**Aim of the task**.
Copy the data word for word from the line with "What is the greatest value displayed?" through the end of the data, including that line and leaving out the pictures.

(Data visualization images)
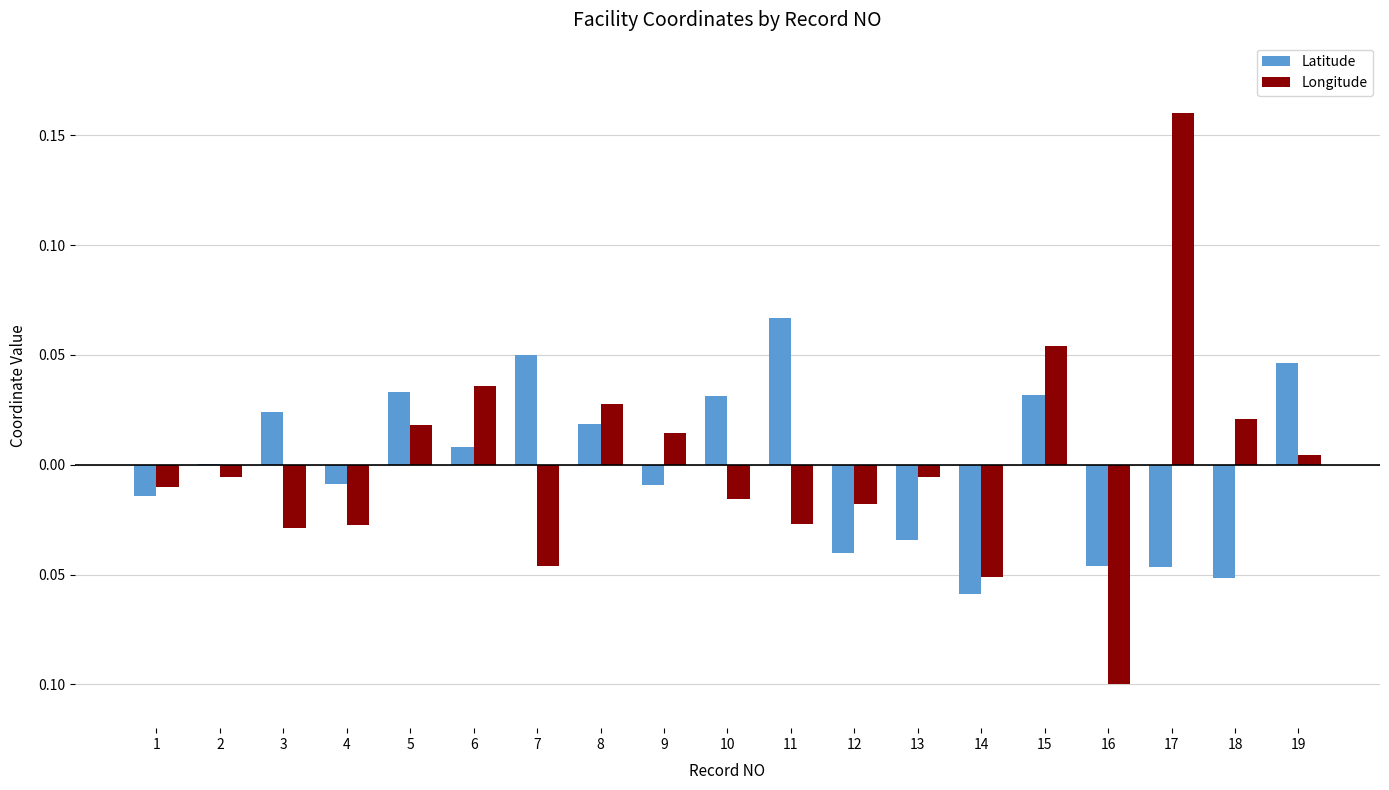

Which series has the widest spread of values?

Longitude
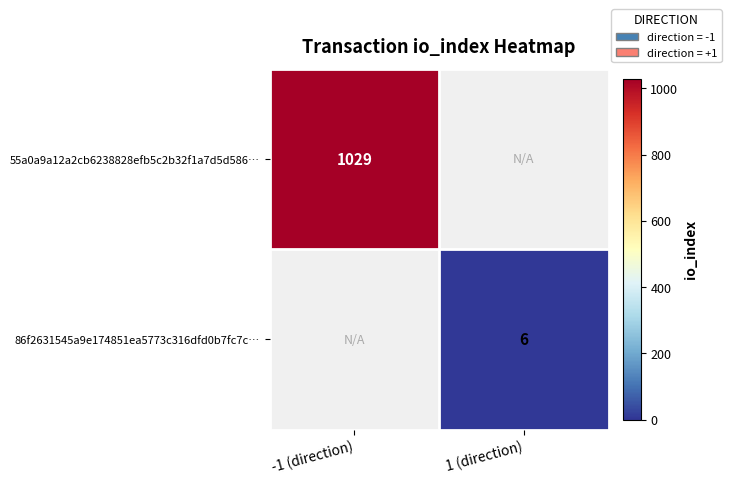

Is the value of 86f2631545a9e174851ea5773c316dfd0b7fc7c… at 1 (direction) greater than the value of 55a0a9a12a2cb6238828efb5c2b32f1a7d5d586… at -1 (direction)?

No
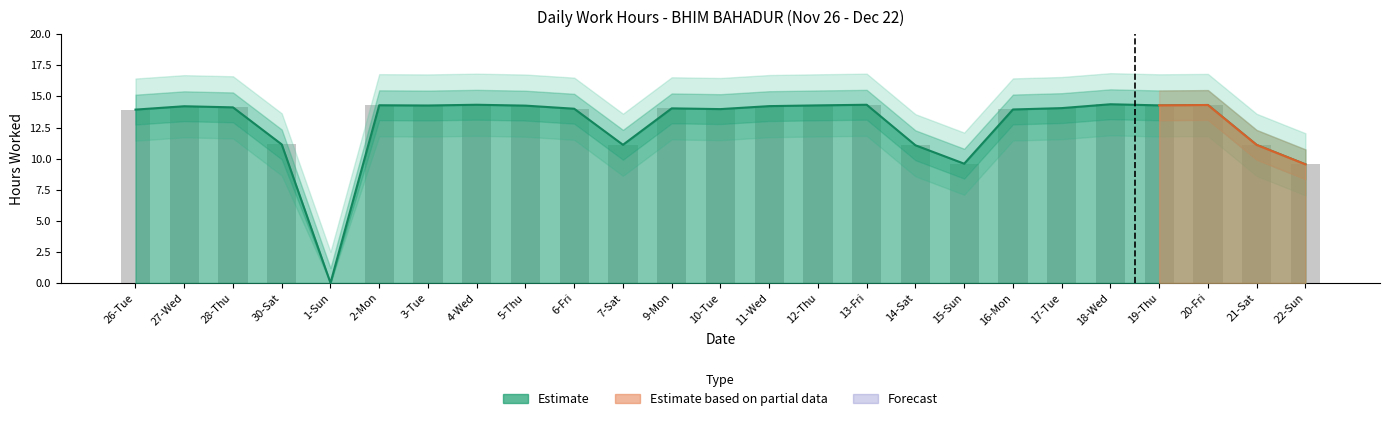

What is the greatest value displayed?

14.4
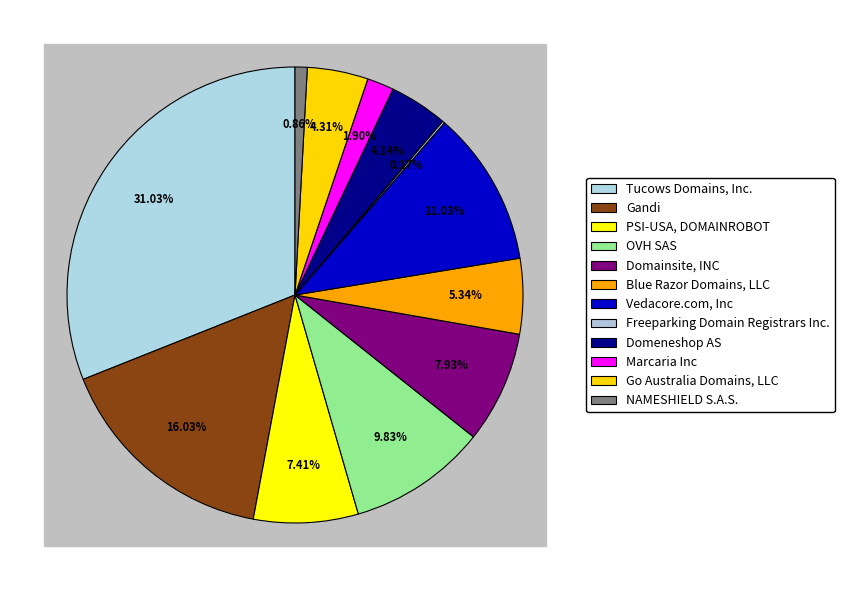

How many segments does this pie chart have?

12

**Task result**.
What is the greatest value displayed?

14.4

How many segments does this pie chart have?

12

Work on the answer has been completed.